The report, which includes responses from 49 jurisdictions in the United States, indicated that seniors were targeted in one-quarter of the enforcement actions taken in 2014 by states that track victims by age. Since 2008, when NASAA began collecting data from state securities agencies that track victims by age, one-third of all enforcement actions taken by state securities regulators involved senior victims.

Scams, schemes, or unsuitable investments that are often pitched to seniors include:

Affinity Fraud. Churches, community organizations, retirement communities – all are fertile ground for affinity fraud, where a con artist exploits an affiliation with a group as a way to win an investor’s confidence. A fraudulent investment scheme often spreads quickly among members of the group. Besides ensnaring members of the group, an affinity fraud can extend to trusting family members and friends.

Affinity fraud can turn into a Ponzi scheme, where early investors may – but not always – received their promised returns with the money coming from later investors in the fraud. The fraudster may be a member of the group or may just pretend to be. Rather than trusting a person or company due to a common affiliation, investors should seek further information about the investment from an unbiased, independent source and review both the promises and risks.

Promissory Notes and High-Yield Investment Programs. Low yields on safe and secure products such as certificates of deposit and money market accounts have prompted some investors to look at alternative sources of income. A promissory note is basically an IOU from a company or individual. The notes are sold to fund everything from property development to oil and gas exploration, or as a way to buy interests in a business partnership.

Sophisticated investors and corporations are likely to have the resources and expertise to evaluate the terms and conditions of promissory notes. Individual investors may not have the skill to evaluate the creditworthiness or prospects of a project that is supposed to generate enough revenue to pay the promised return on the notes.

Life Settlement Contracts are complex financial arrangements in which a company sells a third-party’s life insurance policy to an investor. The investor receives an interest in the death benefits, and the benefits are paid to the investor when the third party dies. Risks abound:

  • You will not have access to your principal or any returns until after the insured person dies.
  • Returns can’t be guaranteed because there’s no way to reliably predict when a person will die.
  • Investors face steep fees and costs, including commissions to salespeople.
  • Policy premiums must continue to be paid on the policy until the insured individual dies. An investor may have to pay more in premiums than expected. If the premiums aren’t paid, an investor risks losing some, or all, of the principal.

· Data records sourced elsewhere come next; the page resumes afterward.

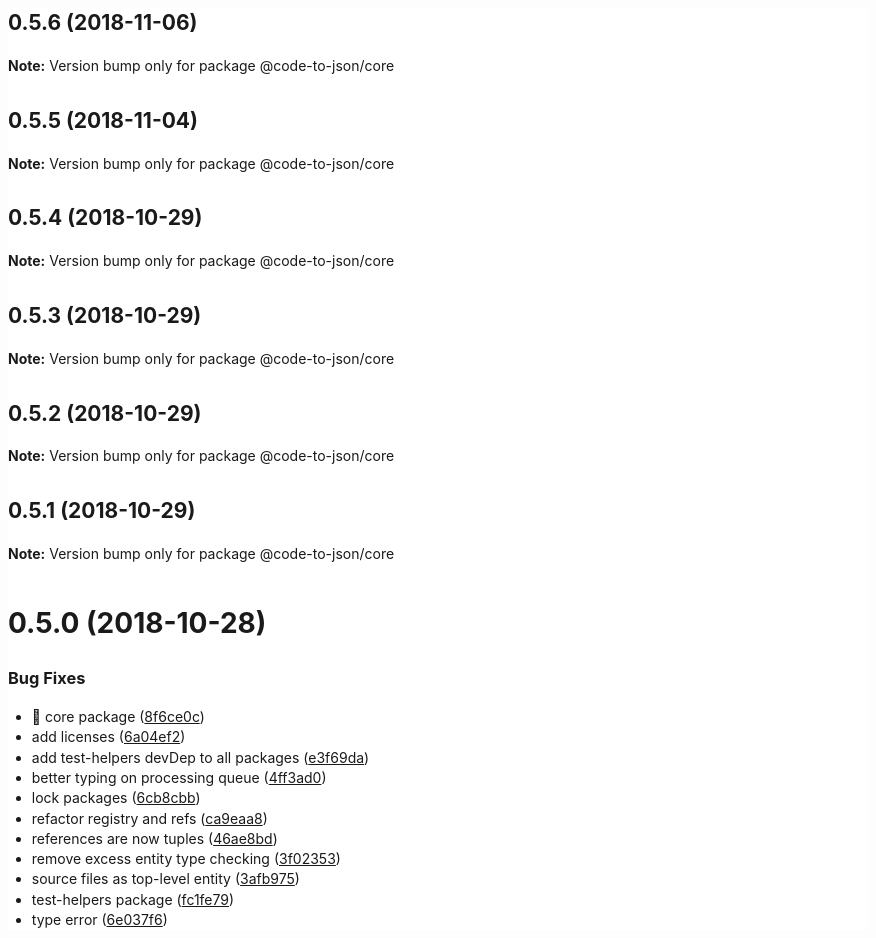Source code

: 



## 0.5.6 (2018-11-06)

**Note:** Version bump only for package @code-to-json/core





## 0.5.5 (2018-11-04)

**Note:** Version bump only for package @code-to-json/core





## 0.5.4 (2018-10-29)

**Note:** Version bump only for package @code-to-json/core





## 0.5.3 (2018-10-29)

**Note:** Version bump only for package @code-to-json/core





## 0.5.2 (2018-10-29)

**Note:** Version bump only for package @code-to-json/core





## 0.5.1 (2018-10-29)

**Note:** Version bump only for package @code-to-json/core





# 0.5.0 (2018-10-28)


### Bug Fixes

* 🐛 core package ([8f6ce0c](https://github.com/code-to-json/code-to-json/commit/8f6ce0c))
* add licenses ([6a04ef2](https://github.com/code-to-json/code-to-json/commit/6a04ef2))
* add test-helpers devDep to all packages ([e3f69da](https://github.com/code-to-json/code-to-json/commit/e3f69da))
* better typing on processing queue ([4ff3ad0](https://github.com/code-to-json/code-to-json/commit/4ff3ad0))
* lock packages ([6cb8cbb](https://github.com/code-to-json/code-to-json/commit/6cb8cbb))
* refactor registry and refs ([ca9eaa8](https://github.com/code-to-json/code-to-json/commit/ca9eaa8))
* references are now tuples ([46ae8bd](https://github.com/code-to-json/code-to-json/commit/46ae8bd))
* remove excess entity type checking ([3f02353](https://github.com/code-to-json/code-to-json/commit/3f02353))
* source files as top-level entity ([3afb975](https://github.com/code-to-json/code-to-json/commit/3afb975))
* test-helpers package ([fc1fe79](https://github.com/code-to-json/code-to-json/commit/fc1fe79))
* type error ([6e037f6](https://github.com/code-to-json/code-to-json/commit/6e037f6))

Before you invest in a life settlement, it is critical that you understand the risks involved:

  • A life settlement is not a liquid investment. You will have zero access to your invested principal or earned gains until after the insured person dies.
  • It’s impossible for a broker to guarantee you a certain return on a life settlement because there’s no way to reliably predict an individual’s actual life span. In fact, improved medical treatments further increase the difficulty of making an accurate prediction.
  • Policy premiums must continue to be paid on the policy until the insured individual dies. Before you invest, determine who will be responsible for paying these premiums, what guarantees are in place, and whether there is a possibility you’ll have to invest more money. If the premiums are prepaid, find out who will be responsible for making the premium payments if the insured person lives beyond his or her life expectancy. If policy premiums are not paid, you risk losing some, or all, of your investment.
  • The life insurance policy may still be in the “contestable” period. A policy that is in the contestable period is less than two years old. Insurance companies may refuse to pay death benefits related to policies in the contestable period for various reasons.
  • If the policy in question is a term life policy, an insurance company will not pay the death benefit if the insured outlives the term period of the policy.

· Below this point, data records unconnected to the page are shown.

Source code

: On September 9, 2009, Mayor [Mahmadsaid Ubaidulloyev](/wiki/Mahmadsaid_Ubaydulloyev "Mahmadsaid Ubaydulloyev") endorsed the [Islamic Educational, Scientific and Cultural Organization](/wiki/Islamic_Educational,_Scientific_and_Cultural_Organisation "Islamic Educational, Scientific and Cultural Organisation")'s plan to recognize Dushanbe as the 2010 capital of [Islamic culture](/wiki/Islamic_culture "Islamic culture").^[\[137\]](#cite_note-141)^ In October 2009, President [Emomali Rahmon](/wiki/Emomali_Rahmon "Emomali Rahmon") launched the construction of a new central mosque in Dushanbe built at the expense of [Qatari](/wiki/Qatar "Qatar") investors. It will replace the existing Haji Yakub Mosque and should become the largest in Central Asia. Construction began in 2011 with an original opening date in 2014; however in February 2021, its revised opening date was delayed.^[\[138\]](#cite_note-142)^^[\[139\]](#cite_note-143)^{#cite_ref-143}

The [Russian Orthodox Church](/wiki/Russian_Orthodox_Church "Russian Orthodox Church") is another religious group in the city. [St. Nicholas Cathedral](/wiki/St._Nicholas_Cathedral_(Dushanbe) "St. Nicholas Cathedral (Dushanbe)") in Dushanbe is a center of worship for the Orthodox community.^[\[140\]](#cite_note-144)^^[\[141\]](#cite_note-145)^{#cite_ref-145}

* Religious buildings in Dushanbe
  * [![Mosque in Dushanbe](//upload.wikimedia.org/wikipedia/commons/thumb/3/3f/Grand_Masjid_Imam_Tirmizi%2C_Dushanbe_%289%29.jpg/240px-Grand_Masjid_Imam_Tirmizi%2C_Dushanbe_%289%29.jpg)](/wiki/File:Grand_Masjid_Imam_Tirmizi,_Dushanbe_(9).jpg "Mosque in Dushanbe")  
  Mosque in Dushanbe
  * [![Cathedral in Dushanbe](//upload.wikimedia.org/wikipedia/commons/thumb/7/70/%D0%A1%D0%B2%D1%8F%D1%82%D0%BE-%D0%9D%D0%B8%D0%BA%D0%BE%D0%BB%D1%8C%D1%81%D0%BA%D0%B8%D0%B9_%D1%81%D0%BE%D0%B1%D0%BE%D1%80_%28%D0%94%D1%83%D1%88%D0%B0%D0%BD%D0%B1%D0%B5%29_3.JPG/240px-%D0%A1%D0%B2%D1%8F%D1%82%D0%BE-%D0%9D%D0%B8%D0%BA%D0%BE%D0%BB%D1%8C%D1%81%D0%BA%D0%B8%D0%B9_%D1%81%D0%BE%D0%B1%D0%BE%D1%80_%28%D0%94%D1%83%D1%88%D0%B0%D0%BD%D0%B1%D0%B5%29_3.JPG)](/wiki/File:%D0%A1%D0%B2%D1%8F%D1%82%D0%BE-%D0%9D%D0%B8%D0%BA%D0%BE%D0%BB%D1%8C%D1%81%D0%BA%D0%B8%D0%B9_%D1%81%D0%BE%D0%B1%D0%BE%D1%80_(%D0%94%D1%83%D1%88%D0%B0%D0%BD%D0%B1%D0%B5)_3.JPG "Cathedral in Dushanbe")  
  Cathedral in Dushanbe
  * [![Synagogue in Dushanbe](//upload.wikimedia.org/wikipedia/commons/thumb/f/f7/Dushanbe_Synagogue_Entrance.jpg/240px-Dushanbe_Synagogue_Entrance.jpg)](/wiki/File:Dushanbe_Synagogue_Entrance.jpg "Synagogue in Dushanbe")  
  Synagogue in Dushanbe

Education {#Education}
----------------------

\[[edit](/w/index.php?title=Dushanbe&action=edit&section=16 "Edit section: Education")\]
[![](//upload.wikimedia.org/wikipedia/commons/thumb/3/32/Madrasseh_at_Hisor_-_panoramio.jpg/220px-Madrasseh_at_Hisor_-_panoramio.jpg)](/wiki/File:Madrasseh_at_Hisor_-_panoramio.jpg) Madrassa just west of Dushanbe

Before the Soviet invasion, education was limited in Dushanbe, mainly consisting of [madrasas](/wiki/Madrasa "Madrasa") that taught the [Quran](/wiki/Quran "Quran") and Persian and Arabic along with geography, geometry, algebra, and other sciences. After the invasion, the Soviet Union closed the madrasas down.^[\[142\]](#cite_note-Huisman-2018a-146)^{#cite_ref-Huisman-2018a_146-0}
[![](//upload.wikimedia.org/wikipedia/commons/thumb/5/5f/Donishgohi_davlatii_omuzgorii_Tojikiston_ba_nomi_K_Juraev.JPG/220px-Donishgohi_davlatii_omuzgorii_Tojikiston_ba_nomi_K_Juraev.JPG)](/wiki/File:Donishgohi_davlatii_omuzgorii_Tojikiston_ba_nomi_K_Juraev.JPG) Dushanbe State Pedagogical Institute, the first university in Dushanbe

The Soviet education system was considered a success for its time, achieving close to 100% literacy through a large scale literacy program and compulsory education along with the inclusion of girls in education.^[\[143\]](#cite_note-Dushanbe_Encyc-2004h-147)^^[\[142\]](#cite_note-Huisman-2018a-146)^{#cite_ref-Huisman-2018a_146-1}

Private Placement Offerings are used to raise capital without having to comply with the registration requirements of securities laws. The exemption from registration allows companies to raise an unlimited amount of money, but only from investors who meet the definition of "accredited" -- net worth of $1 million, excluding the value of the primary residence, or annual income of $200,000 or more. Companies raising money through private placements often have a limited operating history, however, and the investments themselves generally lack transparency.

In a report by NASAA's Enforcement Division, state regulators said private placements were among the most common products or schemes leading to enforcement actions.

Changes in federal law have lifted the ban on general solicitation of investors in private offerings. The offerings can now be advertised on the Internet, in publications, and through free dinner seminars, telemarketing, cold-calling – you name it. The offerings can still only accept funds from accredited individuals, but investors should be careful they’re not putting money into an unlawful private placement or dealing with a promoter who isn’t verifying the accredited status of investors.